Segment Start: Information given
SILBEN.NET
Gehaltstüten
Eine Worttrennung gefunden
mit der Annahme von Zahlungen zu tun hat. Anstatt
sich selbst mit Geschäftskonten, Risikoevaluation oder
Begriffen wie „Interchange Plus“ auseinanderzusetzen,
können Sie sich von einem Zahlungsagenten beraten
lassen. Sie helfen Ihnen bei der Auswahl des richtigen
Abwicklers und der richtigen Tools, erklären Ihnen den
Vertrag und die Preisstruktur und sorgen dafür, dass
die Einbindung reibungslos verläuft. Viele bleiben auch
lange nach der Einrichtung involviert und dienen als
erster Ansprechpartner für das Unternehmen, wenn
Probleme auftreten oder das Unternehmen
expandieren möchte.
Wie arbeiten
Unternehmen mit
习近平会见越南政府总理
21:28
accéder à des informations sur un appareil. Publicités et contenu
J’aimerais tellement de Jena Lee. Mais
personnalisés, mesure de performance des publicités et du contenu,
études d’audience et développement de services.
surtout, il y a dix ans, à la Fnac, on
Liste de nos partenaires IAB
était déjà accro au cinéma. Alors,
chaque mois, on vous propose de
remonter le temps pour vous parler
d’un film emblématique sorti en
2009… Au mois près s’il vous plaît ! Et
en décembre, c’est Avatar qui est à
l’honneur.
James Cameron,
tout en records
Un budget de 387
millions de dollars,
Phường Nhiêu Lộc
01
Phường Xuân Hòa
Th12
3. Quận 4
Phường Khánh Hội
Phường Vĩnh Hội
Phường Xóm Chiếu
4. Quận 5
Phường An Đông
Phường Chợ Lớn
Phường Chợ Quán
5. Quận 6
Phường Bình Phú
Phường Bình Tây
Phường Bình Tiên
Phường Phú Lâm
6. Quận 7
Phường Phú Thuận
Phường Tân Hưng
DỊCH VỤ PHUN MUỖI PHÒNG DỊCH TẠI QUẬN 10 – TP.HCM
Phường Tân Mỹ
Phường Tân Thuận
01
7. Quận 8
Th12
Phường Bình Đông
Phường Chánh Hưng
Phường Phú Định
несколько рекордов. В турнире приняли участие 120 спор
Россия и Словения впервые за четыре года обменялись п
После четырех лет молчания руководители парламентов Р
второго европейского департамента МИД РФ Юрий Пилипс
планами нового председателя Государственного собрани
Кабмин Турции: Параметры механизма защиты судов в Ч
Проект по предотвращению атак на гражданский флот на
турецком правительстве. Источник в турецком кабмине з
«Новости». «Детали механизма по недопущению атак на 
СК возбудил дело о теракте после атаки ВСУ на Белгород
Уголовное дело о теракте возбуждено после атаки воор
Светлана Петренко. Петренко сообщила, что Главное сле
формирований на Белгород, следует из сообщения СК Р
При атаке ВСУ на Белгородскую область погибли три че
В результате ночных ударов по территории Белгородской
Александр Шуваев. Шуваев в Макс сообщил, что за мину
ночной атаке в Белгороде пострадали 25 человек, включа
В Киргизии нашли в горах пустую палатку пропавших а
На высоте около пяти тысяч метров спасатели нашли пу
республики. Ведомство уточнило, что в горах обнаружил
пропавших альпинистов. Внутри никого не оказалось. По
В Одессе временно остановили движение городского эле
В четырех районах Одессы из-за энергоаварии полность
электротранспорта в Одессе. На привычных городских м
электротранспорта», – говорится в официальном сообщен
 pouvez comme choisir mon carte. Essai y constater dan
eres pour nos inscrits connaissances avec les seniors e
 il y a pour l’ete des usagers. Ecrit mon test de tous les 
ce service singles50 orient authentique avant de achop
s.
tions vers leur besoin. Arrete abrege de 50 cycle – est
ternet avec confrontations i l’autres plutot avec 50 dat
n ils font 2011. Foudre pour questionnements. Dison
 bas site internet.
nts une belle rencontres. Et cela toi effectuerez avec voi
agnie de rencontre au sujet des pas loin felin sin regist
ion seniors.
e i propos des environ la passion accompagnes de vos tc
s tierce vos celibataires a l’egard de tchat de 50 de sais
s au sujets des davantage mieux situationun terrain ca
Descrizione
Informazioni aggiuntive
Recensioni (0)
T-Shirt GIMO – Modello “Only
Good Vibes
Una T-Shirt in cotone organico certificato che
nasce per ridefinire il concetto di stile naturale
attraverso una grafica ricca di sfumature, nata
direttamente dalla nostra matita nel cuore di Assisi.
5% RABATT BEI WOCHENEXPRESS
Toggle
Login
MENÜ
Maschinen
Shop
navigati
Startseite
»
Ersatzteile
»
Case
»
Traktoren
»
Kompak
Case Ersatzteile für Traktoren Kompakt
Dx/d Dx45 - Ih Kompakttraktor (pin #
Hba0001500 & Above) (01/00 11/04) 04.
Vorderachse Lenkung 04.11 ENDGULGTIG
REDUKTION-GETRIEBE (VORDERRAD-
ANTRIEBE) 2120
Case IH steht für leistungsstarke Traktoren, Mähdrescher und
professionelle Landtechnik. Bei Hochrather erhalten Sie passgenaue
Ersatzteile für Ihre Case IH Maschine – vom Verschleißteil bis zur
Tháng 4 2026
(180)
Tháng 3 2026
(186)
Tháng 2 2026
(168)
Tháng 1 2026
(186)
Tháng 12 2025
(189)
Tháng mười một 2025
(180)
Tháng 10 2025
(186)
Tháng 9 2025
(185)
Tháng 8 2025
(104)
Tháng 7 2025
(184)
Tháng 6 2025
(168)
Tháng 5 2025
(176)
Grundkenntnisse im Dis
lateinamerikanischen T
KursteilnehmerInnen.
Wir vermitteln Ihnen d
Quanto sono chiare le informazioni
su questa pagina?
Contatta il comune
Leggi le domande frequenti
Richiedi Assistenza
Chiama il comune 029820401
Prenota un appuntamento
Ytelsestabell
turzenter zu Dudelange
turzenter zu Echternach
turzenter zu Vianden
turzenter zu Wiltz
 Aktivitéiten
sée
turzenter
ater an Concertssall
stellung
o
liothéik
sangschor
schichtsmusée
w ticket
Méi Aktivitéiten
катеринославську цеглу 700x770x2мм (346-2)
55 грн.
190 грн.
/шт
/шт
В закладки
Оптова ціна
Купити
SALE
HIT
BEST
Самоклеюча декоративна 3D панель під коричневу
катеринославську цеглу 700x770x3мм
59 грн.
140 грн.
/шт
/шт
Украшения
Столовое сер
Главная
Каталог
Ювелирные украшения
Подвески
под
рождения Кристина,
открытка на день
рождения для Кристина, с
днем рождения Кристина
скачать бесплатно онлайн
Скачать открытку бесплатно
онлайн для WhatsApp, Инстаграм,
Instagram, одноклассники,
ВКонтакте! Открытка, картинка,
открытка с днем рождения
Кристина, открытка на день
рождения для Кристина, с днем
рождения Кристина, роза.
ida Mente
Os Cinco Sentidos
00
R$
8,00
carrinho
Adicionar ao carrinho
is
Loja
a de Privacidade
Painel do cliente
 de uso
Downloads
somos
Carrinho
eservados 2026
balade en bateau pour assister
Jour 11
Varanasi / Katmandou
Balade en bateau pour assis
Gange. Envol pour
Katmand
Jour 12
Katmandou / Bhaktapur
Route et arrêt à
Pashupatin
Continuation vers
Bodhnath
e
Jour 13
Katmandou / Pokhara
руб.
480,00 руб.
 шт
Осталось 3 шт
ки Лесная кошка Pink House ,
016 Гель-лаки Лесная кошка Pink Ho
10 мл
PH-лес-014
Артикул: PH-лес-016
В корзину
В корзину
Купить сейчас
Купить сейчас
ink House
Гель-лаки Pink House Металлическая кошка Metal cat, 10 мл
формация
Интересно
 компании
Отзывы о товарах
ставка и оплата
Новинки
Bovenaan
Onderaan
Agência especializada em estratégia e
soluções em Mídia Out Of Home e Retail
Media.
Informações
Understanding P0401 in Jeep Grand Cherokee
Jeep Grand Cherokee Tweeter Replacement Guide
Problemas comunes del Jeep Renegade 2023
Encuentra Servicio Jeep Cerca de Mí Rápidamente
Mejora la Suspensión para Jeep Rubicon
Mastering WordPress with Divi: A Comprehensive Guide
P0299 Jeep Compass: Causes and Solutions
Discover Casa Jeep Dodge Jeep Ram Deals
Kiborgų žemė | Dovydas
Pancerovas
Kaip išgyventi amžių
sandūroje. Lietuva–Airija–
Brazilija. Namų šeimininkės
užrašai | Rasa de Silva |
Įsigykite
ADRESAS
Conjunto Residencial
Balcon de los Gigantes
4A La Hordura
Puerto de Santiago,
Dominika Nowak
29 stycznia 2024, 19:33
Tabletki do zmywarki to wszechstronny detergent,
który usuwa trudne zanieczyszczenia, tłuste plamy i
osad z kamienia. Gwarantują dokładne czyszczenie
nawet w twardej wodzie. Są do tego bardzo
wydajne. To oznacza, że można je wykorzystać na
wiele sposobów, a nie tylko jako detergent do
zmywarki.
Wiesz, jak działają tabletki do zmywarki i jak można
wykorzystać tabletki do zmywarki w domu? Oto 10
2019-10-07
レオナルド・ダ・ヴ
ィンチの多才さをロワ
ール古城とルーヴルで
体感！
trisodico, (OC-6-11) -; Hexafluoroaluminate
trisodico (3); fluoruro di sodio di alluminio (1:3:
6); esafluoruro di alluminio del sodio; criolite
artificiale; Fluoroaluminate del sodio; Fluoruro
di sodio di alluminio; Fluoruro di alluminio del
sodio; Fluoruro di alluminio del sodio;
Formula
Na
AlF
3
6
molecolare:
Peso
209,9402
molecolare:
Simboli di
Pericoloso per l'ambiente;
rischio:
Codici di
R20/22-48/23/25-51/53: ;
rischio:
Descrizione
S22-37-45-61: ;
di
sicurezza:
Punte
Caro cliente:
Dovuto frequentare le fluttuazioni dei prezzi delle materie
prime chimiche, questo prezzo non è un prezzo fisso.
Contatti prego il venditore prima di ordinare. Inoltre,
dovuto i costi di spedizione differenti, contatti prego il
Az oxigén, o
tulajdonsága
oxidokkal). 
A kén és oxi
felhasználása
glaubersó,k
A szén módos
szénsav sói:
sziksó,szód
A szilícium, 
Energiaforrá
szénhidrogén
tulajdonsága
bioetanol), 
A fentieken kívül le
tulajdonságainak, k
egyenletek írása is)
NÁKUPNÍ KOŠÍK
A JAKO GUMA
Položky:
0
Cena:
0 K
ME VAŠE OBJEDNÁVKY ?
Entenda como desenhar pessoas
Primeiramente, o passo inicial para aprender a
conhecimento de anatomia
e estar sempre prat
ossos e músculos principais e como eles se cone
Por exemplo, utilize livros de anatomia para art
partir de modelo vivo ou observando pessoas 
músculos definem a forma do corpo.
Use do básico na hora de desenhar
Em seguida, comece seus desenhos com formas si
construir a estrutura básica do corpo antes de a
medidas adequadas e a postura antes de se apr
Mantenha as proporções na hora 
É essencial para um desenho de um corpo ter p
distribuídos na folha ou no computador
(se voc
Segment End: Information given
* [Written task]: Check every line above for the word "prego" and copy those that have it.

* [Task output]:
Contatti prego il venditore prima di ordinare. Inoltre,
dovuto i costi di spedizione differenti, contatti prego il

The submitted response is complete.